Em vinte segundos, livro pra cá, dinheiro pra lá... Era só pisar no acelerador e ir embora. Fiz todo esse ritual, mas meu coração ficou naquele semáforo. Fiquei matutando. E se eu estivesse aos tapas e pontapés com aquele vendedor, as pessoas buzinariam ou sacariam o celular para filmar a brutalidade?

Os motoristas que voltavam felizes para casa não se importaram com a felicidade daquele vendedor em realizar uma venda e ganhar um dinheirinho. Aqueles motoristas também não tiveram empatia com um trabalhador que, igual a todos nós, garantia mais uns trocados no bolso. As pessoas em seus carrões não se identificaram nem com o vendedor nem com o comprador. O que eles queriam era o caminho livre que o interrompemos por uns vinte segundos.

“Empatia” vem do grego empátheia, que significa “Tendência para sentir o mesmo que outra pessoa”. Aqueles motoristas não se colocaram no lugar nem do vendedor nem do comprador.

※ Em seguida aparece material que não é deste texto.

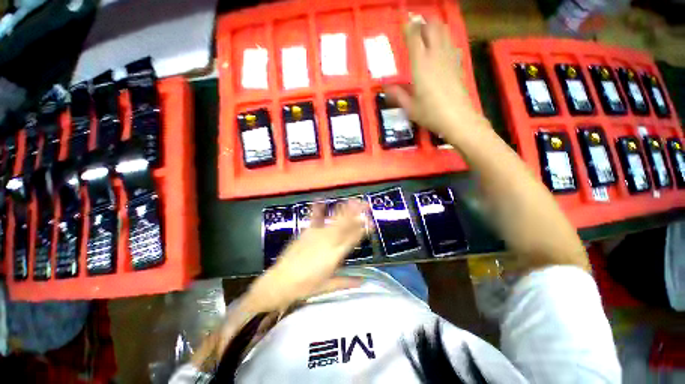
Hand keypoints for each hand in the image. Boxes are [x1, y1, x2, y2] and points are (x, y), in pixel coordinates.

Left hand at [243, 199, 368, 313]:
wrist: (280, 282)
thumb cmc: (305, 287)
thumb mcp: (327, 286)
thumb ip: (346, 281)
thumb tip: (363, 281)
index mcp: (335, 255)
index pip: (352, 239)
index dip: (362, 230)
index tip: (370, 223)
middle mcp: (328, 242)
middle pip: (345, 225)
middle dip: (356, 214)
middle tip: (366, 205)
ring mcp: (316, 234)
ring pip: (334, 220)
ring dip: (345, 210)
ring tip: (353, 201)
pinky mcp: (306, 231)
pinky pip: (314, 218)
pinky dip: (318, 209)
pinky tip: (320, 200)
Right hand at [385, 19, 480, 137]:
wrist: (457, 118)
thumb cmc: (430, 114)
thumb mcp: (410, 107)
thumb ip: (398, 95)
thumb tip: (386, 87)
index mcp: (421, 65)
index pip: (414, 37)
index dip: (409, 27)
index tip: (404, 24)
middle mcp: (436, 55)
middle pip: (432, 27)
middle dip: (423, 23)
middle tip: (415, 29)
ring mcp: (449, 58)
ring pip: (443, 31)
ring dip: (434, 28)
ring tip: (426, 33)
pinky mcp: (457, 63)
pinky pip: (450, 43)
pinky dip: (444, 38)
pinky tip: (439, 47)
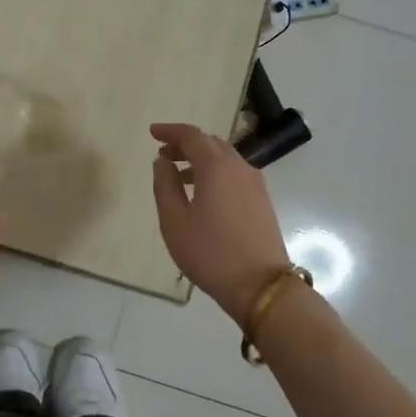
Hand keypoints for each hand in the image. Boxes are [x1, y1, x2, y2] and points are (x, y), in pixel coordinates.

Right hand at [149, 122, 290, 320]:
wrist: (261, 285)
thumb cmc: (211, 253)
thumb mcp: (175, 221)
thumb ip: (165, 185)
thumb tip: (162, 161)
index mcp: (216, 167)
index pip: (191, 135)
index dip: (170, 131)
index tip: (152, 133)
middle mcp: (239, 167)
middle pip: (211, 142)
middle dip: (185, 144)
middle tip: (163, 154)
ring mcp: (255, 184)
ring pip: (225, 158)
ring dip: (201, 159)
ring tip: (179, 175)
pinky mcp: (262, 201)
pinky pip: (235, 173)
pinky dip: (216, 172)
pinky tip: (204, 193)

Igualmente não se poderia esperar amizade pois amizade só existe quando há cumplicidade, ensina Aristóteles. Igualmente não poderíamos esperar compreensão pois eles não compreendem o que é viver de vendas num semáforo e também desconhecem a importância daquele livro para meu netinho. As buzinas impacientes gelaram meu coração.

A missão deles era chegar em casa e contar as novidades, ensinar os filhos a serem pacientes e atenciosos com o próximo e garantir um sorriso da pessoa amada.

Aquele era um dos dias mais frio da cidade. Ao chegar em casa abri meu celular e vários colegas se compadeciam da situação precária de algumas pessoas e se organizavam para uma ação social onde entregaríamos cobertas e alimentos a uma comunidade muito carecida de atenção. Ao chegar no local para entregar as doações os voluntários não tiveram pressa de ir embora, paramos para ouvir as histórias daquele povo e nos identificamos com aquelas pessoas, houve empatia. Isso aqueceu meu coração.

Compaixão e empatia são virtudes que ajudam a preservar a humanidade existente em nós. Finalizo deixando essa reflexão de Buda: “Que nenhum engane o outro nem despreze ninguém em nenhum lugar. Como a mãe que protege o filho com a bondade ilimitada e amorosa, aprecie o mundo. Ame sem limites”.